Besuch von Überlebenden der Vernichtungslager von Ozarichi 1944

11. August 2017

Am 11. August 2017 war der Kunstraum Ort eines Besuchs einer Gruppe von sechs Frauen aus Ozarichi in Belarus – Lidija Dormasch, Maria Nowik, Maria Schetschko, Maria Lapowa, Valentina Odnokrylowa und Valentina Schislo – an der Leuphana Universität. Dieses Treffen an der Universität wurde vom Arbeitskreis Gedenkkultur an der Leuphana initiiert und vom Kunstraum als Ort der nicht zuletzt auf die Kriegsverbrechen des Jahres 1944 im Raum Ozarichi bezogenen Ausstellungen Hinterbühne I–III des Jahres 2017 organisiert. Mit Begrüßungsreden beteiligten sich Beate Söntgen, Vizepräsidentin, Kathrin van Riesen, Gleichstellungsbeauftragte und Léa Oltmanns, Asta Sprecherin der Universität sowie Ulf Wuggenig. Dieses Treffen umfasste ausgehend vom Seminar »Die Illusion des Gedächtnisses« auch einen Austausch mit Vertreter*innen von drei Generationen von Studierenden, von denen einige am Kunstraum-Projekt »Die Archive der Großeltern« mit Christian Boltanski in den Jahren 1995 und 1996 mitgewirkt hatten.

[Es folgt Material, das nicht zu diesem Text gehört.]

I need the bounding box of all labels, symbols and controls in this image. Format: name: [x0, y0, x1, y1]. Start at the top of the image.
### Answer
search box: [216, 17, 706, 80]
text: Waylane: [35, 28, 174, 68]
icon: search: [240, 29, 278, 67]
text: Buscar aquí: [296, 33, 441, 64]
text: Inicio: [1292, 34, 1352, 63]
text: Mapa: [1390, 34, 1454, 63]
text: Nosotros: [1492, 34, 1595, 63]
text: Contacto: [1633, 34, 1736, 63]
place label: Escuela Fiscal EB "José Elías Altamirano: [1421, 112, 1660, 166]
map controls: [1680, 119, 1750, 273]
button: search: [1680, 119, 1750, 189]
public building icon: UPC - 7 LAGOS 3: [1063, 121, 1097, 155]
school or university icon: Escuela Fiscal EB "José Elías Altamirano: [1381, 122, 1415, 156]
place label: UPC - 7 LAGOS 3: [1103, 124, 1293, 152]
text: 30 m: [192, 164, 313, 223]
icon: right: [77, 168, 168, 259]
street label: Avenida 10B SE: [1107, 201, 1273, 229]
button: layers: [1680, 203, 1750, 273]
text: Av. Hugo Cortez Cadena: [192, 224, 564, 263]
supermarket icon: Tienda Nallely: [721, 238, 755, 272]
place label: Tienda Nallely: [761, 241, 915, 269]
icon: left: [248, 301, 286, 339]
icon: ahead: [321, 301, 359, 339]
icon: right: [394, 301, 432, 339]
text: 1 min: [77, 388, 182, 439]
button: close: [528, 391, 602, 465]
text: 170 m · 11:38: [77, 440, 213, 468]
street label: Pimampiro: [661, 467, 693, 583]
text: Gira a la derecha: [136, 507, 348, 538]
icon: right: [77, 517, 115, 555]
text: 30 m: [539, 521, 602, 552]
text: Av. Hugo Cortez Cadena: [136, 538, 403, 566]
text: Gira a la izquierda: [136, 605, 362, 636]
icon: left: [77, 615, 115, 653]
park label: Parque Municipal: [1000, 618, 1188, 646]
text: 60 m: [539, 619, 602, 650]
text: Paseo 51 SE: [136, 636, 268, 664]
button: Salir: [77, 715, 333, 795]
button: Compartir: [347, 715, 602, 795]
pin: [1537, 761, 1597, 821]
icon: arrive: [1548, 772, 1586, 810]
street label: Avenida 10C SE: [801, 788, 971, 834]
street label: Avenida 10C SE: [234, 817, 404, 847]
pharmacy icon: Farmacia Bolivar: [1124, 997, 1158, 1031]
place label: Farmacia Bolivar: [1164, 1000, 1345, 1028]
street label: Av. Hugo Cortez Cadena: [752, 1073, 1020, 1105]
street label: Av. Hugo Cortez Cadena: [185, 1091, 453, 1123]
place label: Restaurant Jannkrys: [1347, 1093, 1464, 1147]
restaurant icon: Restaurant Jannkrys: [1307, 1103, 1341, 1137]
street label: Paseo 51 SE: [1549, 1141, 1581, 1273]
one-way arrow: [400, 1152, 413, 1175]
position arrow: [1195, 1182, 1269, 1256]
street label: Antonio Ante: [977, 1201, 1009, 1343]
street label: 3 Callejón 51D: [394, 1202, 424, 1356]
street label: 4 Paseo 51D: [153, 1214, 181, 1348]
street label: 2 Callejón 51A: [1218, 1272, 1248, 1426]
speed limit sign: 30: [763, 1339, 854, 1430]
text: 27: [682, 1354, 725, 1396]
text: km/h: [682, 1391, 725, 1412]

Die Besucherinnen haben als Kinder eines der schrecklichsten Todeslager überlebt, die von der Wehrmacht eingerichtet wurden. Nicht weniger als mindestens 9.000 Zivilist*innen, Frauen, Kinder, Alte und Kranke, »unnütze Esser« im NS-Jargon, wurden in diesen Lagern und auf dem Weg dorthin umgebracht. Der ortsspezifische Bezug ergibt sich darüber, dass das Kriegsverbrechen von Ozarichi 1944 unter maßgeblicher Beteiligung von Soldaten der im Dezember 1940 in Lüneburg für das »Unternehmen Barbarossa« aufgestellten 110. Infanterie-Division, auch als »Wikinger-Division« bekannt, begangen wurde. Teile dieser Einheit, deren Traditionsverband sich bis in die frühen 1990er in der Stadt Lüneburg und teilweise auch in der Scharnhorst-Kaserne traf, waren während des 2. Weltkriegs in der Lüneburger Scharnhorst-Kaserne stationiert bzw. wurden von diesem Ort aus, an dem sich seit 1993 die Universität Lüneburg befindet, in Bewegung in Richtung Osten im Rahmen des rassistischen Vernichtungskriegs gegen die Sowjetunion gesetzt, zu der zur damaligen Zeit auch Weißrussland gehörte. Die Lüneburger Infanterie-Division gab schließlich im Juli 1944 in unmittelbarer Nähe des Konzentrationslagers Malyj Trostenenz bei Minsk auf.